Privacy + Data Security Predictions for 2022

We have tapped our privacy team – thought leaders in the field – to get their opinions on what is likely to happen in the privacy and data security sector in 2022. The last 20 months have necessitated unprecedented changes and challenges in the world, impacting every aspect of our personal and work lives. The privacy and data security sector continues to respond to this situation, making proposals, enacting laws, and finding new ways of doing business.

The Morrison & Foerster Privacy + Data Security team is unmatched in its ability to provide creative and practical advice concerning all stages of the information life cycle: from compliance with complex privacy, to breach, to litigating privacy and data security claims and defending enforcement actions.

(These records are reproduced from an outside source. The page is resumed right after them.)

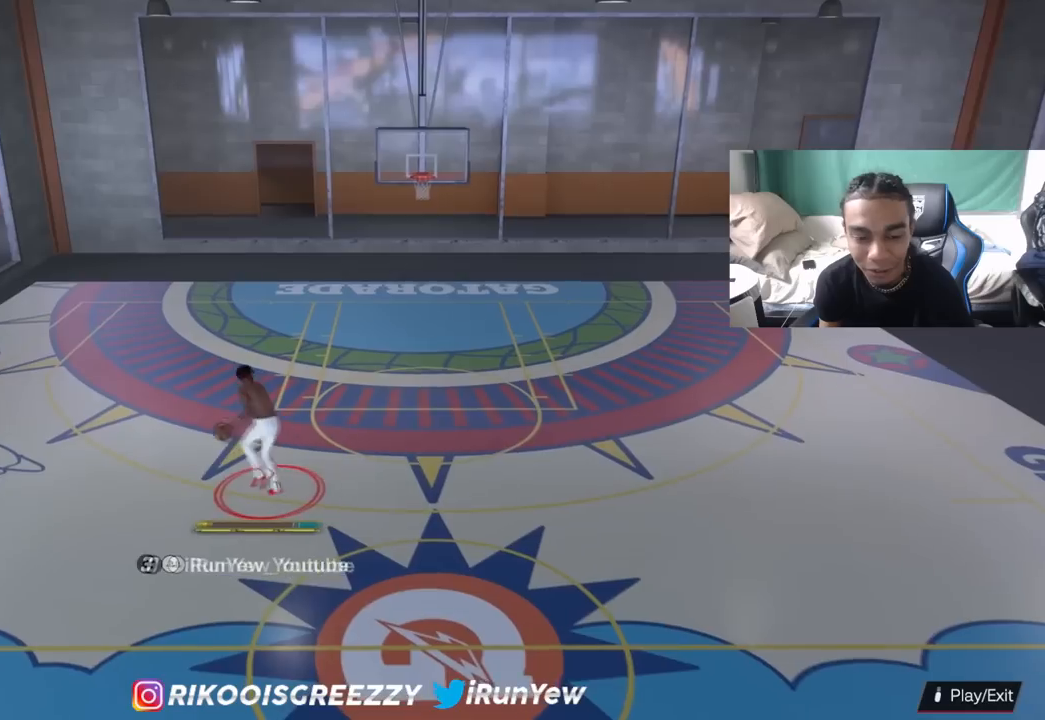
{"buttons": ["R2"], "left_stick": "up", "right_stick": "center", "events": [[434, "left_stick", "up"]]}
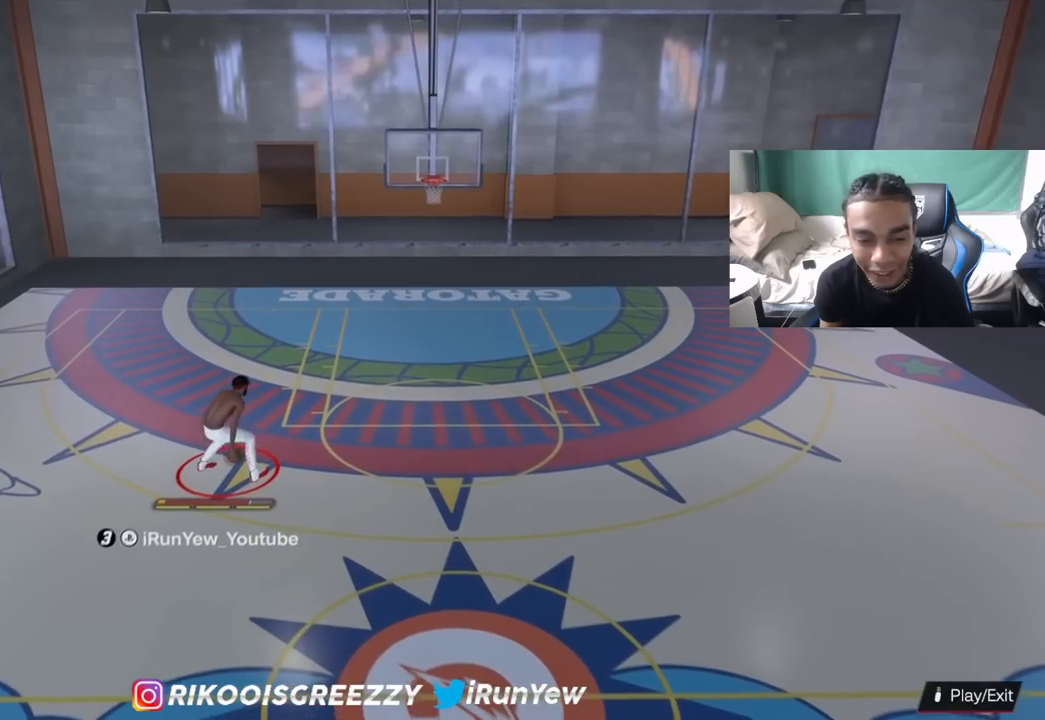
{"buttons": ["SQUARE", "R2"], "left_stick": "right", "right_stick": "center", "events": [[166, "SQUARE", "down"], [250, "SQUARE", "up"], [266, "left_stick", "up-right"], [300, "SQUARE", "down"], [383, "SQUARE", "up"], [467, "SQUARE", "down"], [483, "left_stick", "right"]]}
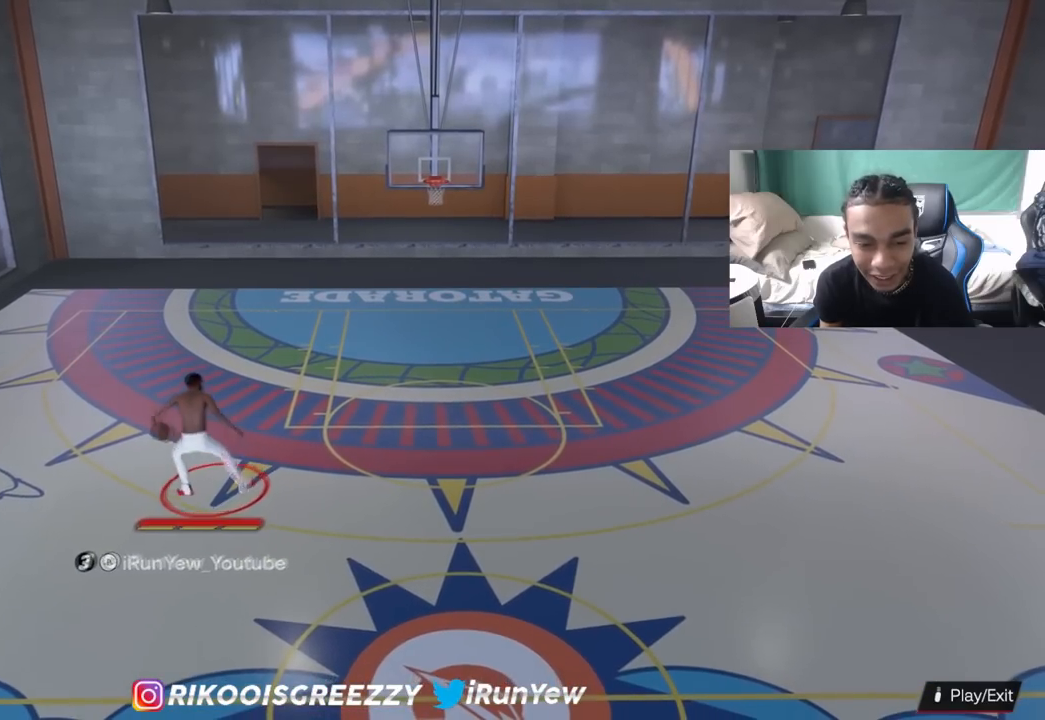
{"buttons": ["SQUARE", "R2"], "left_stick": "right", "right_stick": "center", "events": []}
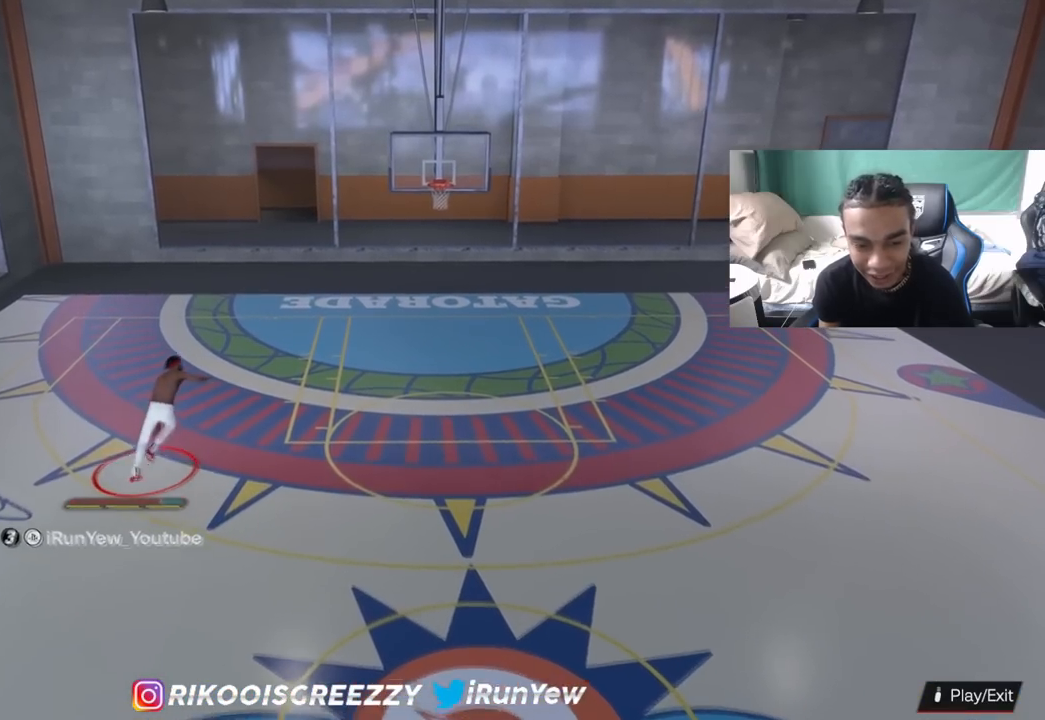
{"buttons": ["SQUARE"], "left_stick": "right", "right_stick": "center", "events": [[467, "R2", "up"]]}
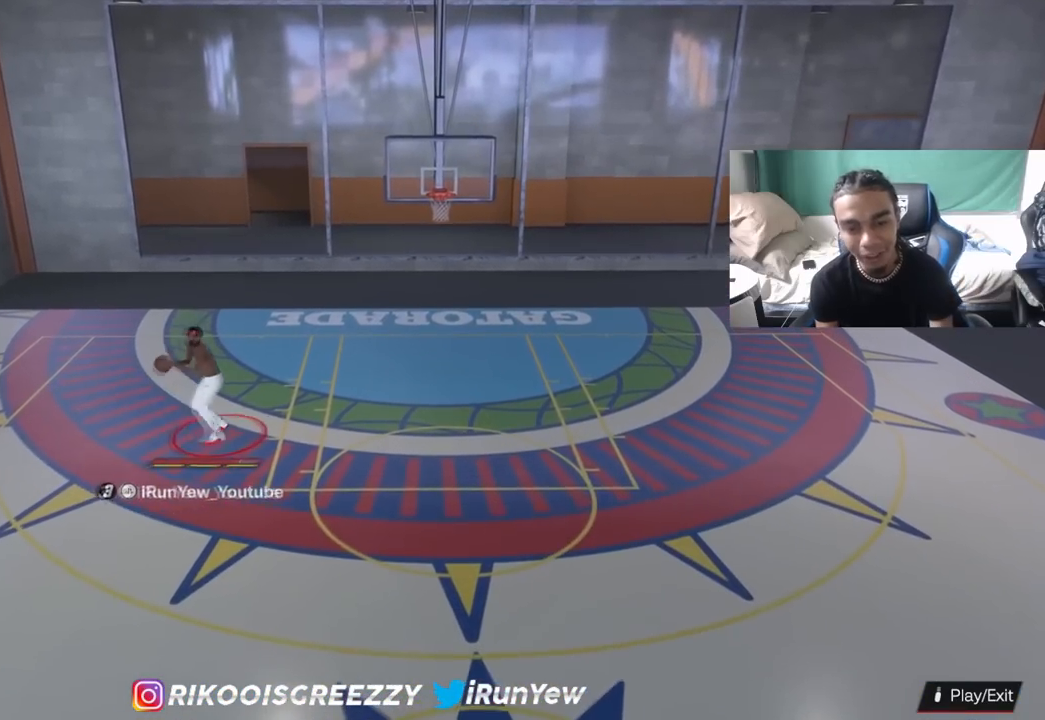
{"buttons": [], "left_stick": "right", "right_stick": "center", "events": [[234, "SQUARE", "up"]]}
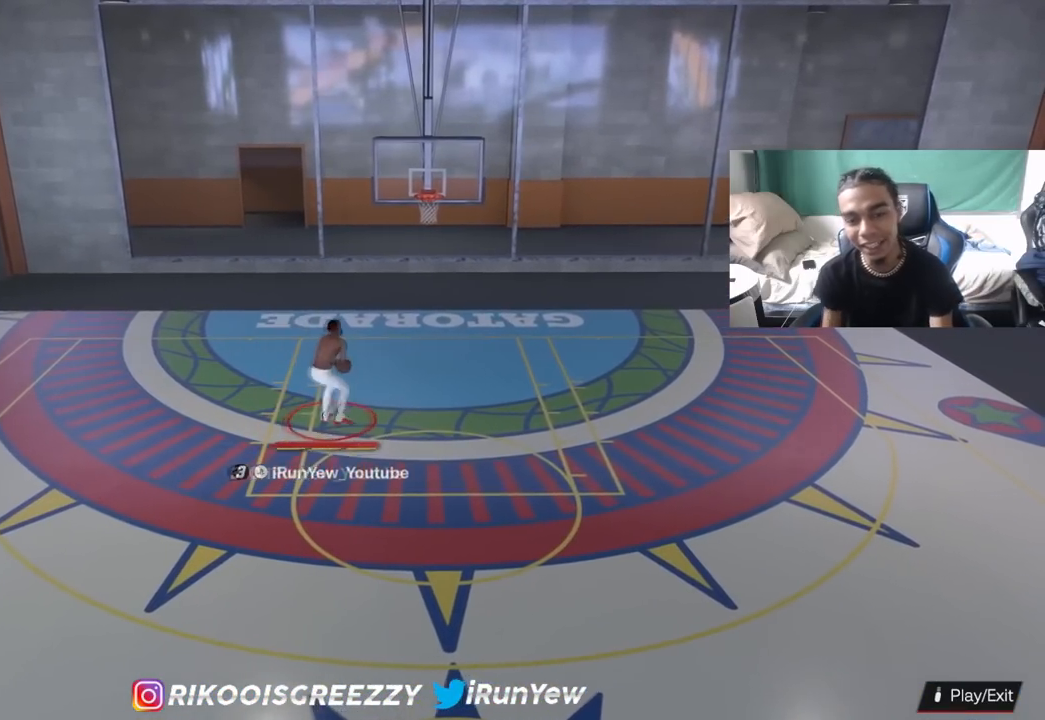
{"buttons": [], "left_stick": "left", "right_stick": "center", "events": [[233, "left_stick", "down-right"], [367, "left_stick", "center"], [450, "left_stick", "left"]]}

We hope these predictions will provoke conversation and thoughts on how to navigate the coming year.

CCPA/CPRA and Other State Privacy Laws

Miriam Wugmeister 

• Additional states, including Washington and Illinois, will consider and pass privacy legislation. Given the recent changes by some of the large tech firms making it more difficult to track users across platforms, and the popularity of those changes, we should expect additional states to also propose legislation shoring up consumer privacy protections.

Kristen Mathews 

• Companies will begin in earnest to implement the additional obligations under the California Privacy Rights Act, the Virginia Consumer Data Protection Act and the Colorado Privacy Act in 2022 in order to meet the 2023 deadlines for compliance. This may result in additional efforts to influence the regulations or to change the laws once organizations struggle with implementing many of the new obligations.

GDPR and ePrivacy

EU’s Whistleblowing Directive

Alja Poler De Zwart 

• EU Member States that miss the December 17, 2021 deadline for national implementation of the EU Whistleblowing Directive will be hard-pressed to adopt their implementing laws during 2022. Next year will therefore be another year-in-flux for many multinational organizations when it comes down to figuring out how, when, where, and whether to make their existing hotlines compliant with the new rules in a situation where the new rules either do not exist or are not always entirely clear.

The European Commission’s Requirement for Local Hotlines May Undermine Whistleblower Protection | Morrison & Foerster (mofo.com)

ePrivacy

 Alja Poler De Zwart 

• It is still questionable whether the EU legislators will find common ground on the draft ePrivacy Regulation – an ongoing saga of more than four years – any time soon. Considering this year’s developments, the EU Council and the Parliament should be able to agree on at least a couple of chapters in 2022, if they do not finally reach an agreement on the entire draft. In the meantime, continued focus and enforcement on ePrivacy compliance by various national regulators during 2022 is expected.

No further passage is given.